Mit dem Fest der Salute in Venedig erneuern die Venezianer Jahr für Jahr ihren Dank an die Mutter Gottes, die sie im Jahr 1630 vor der schrecklichen Pestpidemie gerettet hat. Am 21. November organisieren sie jedes Jahr Prozessionen und Heilige Messen in der Kirche der Salute, die am 21. November vor vielen Jahrhunderten vom Architekten Baldassarre Longhena zu Ehren der Jungfrau Maria errichtet wurde. Die Kirche Madonna della Salute befindet sich am Kreuzpunkt des Canal Grandes mit dem Becken von San Marco und beherbergt an diesem Tag die vom Patriarchen von Venedig angeführte Prozession, die vom Markusplatz aus über eine 62 Meter lange und eigens zu diesem Zweck errichtete Pontonbrücke die Kirche erreicht.
An diesem Tag ist es Tradition und auch Ausdruck des Glaubens, eine Kerze in der Kirche anzuzünden, zum Dank für die von der Gottesmutter gewährte Rettung vor der Pest und als Fürbitte für die Gesundheit der eigenen Person und der Familie. Deshalb gibt es an diesem Tag vor der Kirche eine Menge an Verkaufsständen, die Kerzen in allen möglichen Formen anbieten. Aber auch Luftballons, Spielzeuge, Krapfen und Süßigkeiten aller Art werden zum Verkauf angeboten. An diesem Tag isst man die "Castradina", ein Gericht mit Hammelfleisch, welches den Venetianers während der Pestpidemie aus Dalmatien zur Verfügung gestellt wurde. Die Hommage an die Treue des befreundeten Volkes setzt sich also in dieses Rezept um und ist zum typischen Gericht an diesem Feiertag geworden.
Die Pestpidemie, wie sie vom Manzoni in den "Promessi sposi" beschrieben wurde, kam pünktlich 1630 auch in Venedig an, sie nahm fünfzigtausend Seelen mit sich, gerade eben fünfzig Jahre nach der ersten Epidemie. Die Venezianer hatten aber aus dieser Erfahrung gelernt, und so entstand zusätzlich zur Redentore-Kirche fünfzig Jahre danach die Kirche Madonna della Salute.

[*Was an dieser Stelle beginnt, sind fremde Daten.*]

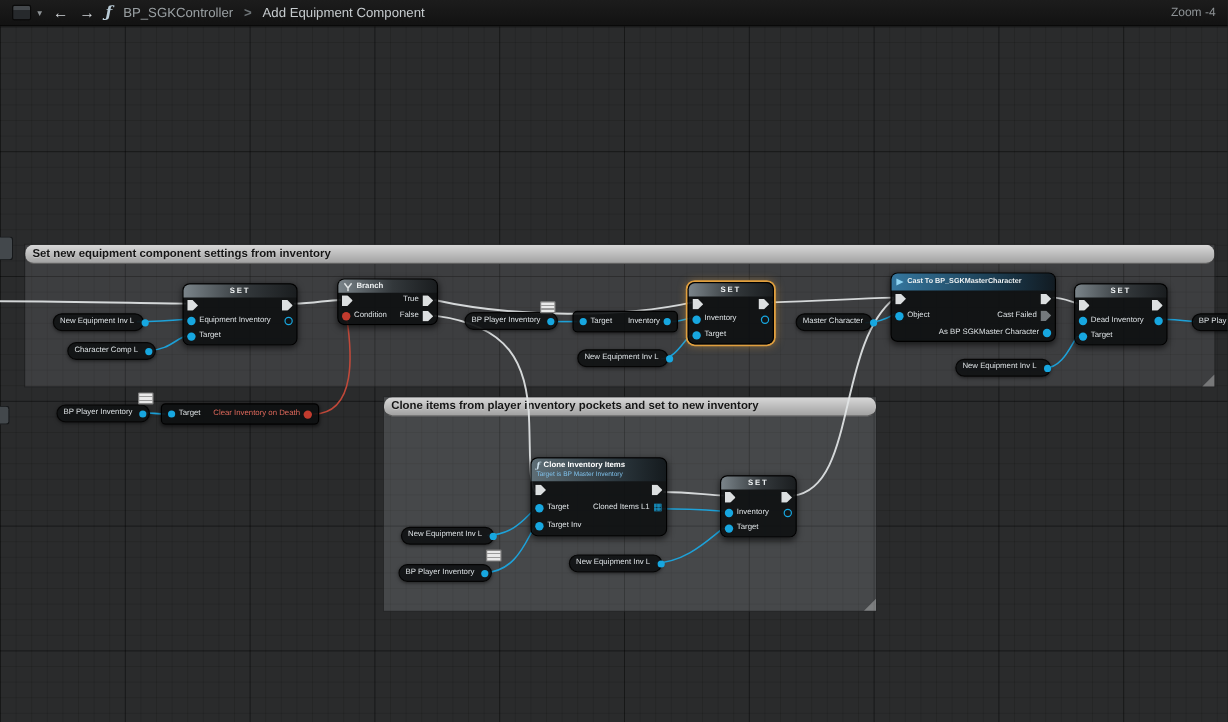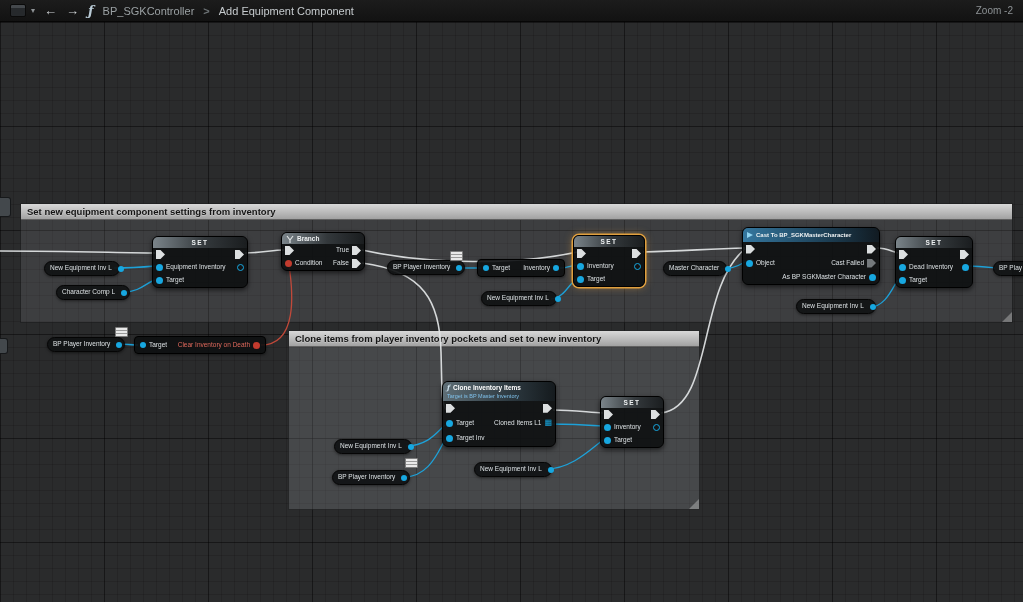--- a/index.html
+++ b/index.html
@@ -29,21 +29,21 @@
     background-size:104px 104px,104px 104px,13px 13px,13px 13px;}
   .stub{position:absolute;background:#43484c;border:1px solid #16181a;border-left:none;
     border-radius:0 3px 3px 0;}
   
   .comment{position:absolute;border:1px solid rgba(0,0,0,0.45);
     background:rgba(190,194,198,0.13);box-sizing:border-box;}
   .comment.lighter{background:rgba(202,206,210,0.18);}
   .comment-title{height:15px;background:linear-gradient(#d8d8d8,#a2a2a2);
     color:#151515;font-size:9.5px;font-weight:bold;display:flex;align-items:center;
     padding:0 6px;border-bottom:1px solid rgba(0,0,0,0.55);white-space:nowrap;
-    text-shadow:0 1px 0 rgba(255,255,255,0.25);overflow:hidden;}
+    text-shadow:0 1px 0 rgba(255,255,255,0.25);overflow:hidden;border-radius:7px;}
   .resize{position:absolute;right:0;bottom:0;width:0;height:0;border-style:solid;
     border-width:0 0 10px 10px;border-color:transparent transparent rgba(255,255,255,0.3) transparent;}
   
   svg.wires{position:absolute;left:0;top:0;pointer-events:none;}
   .wx{stroke:#e2e5e6;stroke-width:1.6;fill:none;opacity:0.92;}
   .wd{stroke:#1ba6e0;stroke-width:1.3;fill:none;opacity:0.95;}
   .wb{stroke:#c84a3a;stroke-width:1.3;fill:none;opacity:0.95;}
   
   .node{position:absolute;background:rgba(13,15,17,0.9);border:1px solid #000;
     border-radius:6px;box-shadow:0 2px 5px rgba(0,0,0,0.6);box-sizing:border-box;}
@@ -96,33 +96,33 @@
 
 <div class="toolbar">
   <span class="clapper"></span>
   <span class="tb-caret">▾</span>
   <span class="tb-arrow">←</span>
   <span class="tb-arrow">→</span>
   <span class="tb-fn">ƒ</span>
   <span class="crumb-root">BP_SGKController</span>
   <span class="crumb-sep">&gt;</span>
   <span class="crumb-cur">Add Equipment Component</span>
-  <span class="zoom">Zoom -2</span>
+  <span class="zoom">Zoom -4</span>
 </div>
 
 <div class="canvas">
 
   <div class="stub" style="left:0;top:175px;width:10px;height:18px;"></div>
   <div class="stub" style="left:0;top:316px;width:7px;height:14px;"></div>
 
   <div class="comment" style="left:20px;top:181px;width:993px;height:120px;">
     <div class="comment-title">Set new equipment component settings from inventory</div>
     <div class="resize"></div>
   </div>
-  <div class="comment lighter" style="left:288px;top:308px;width:412px;height:180px;">
+  <div class="comment lighter" style="left:319px;top:308px;width:412px;height:180px;">
     <div class="comment-title">Clone items from player inventory pockets and set to new inventory</div>
     <div class="resize"></div>
   </div>
 
   <svg class="wires" width="1023" height="580" viewBox="0 0 1023 580">
 
     <path class="wx" d="M0 229 C 70 229, 125 231, 155 231"></path>
     <path class="wx" d="M245 231 C 262 231, 272 228, 284 228"></path>
     <path class="wx" d="M362 228 C 430 243, 518 243, 577 230"></path>
     <path class="wx" d="M362 241 C 424 249, 440 280, 441 330 C 442 362, 441 380, 446 388"></path>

Salute bedeutet Gesundheit, diese erreichte die Venezianer bald und so verstärkte diese Erfahrung auch den Glauben an die Jungfrau Maria. Ihr zu Ehren werden jedes Jahr die Prozession und die Heilige Messe abgehalten, die Pontonbrücke gebaut und hunderte von Kerzen angezündet.
Das ist das Fest der Madonna Della Salute, das die Venezianer am 21. November feiern. Ihre Krone, das Symbol ihrer Jungfräulichkeit, nimmt in den den Außenlinien der Kirche Form an, nie vorher wurde ein so imponentes Bauwerk errichtet.
Vergessen wir nicht, dass die Venezianer nicht nur sehr religiös sind, sondern auch einen ausgesprochenen Geschäftssinn besitzen. Daraus erklären sich die unzähligen Verkaufsbuden, die an diesem Tag auf dem halbkreisartigen Platz vor der Kirche ihre Waren feilbieten. Das Spektrum reicht von den verschiedenen Kerzen bis hin zu Luftballons, Kinderspielzeug und Süßigkeiten: so vereinen die Venezianer die Gefühle ihres Volkes mit dem Profit!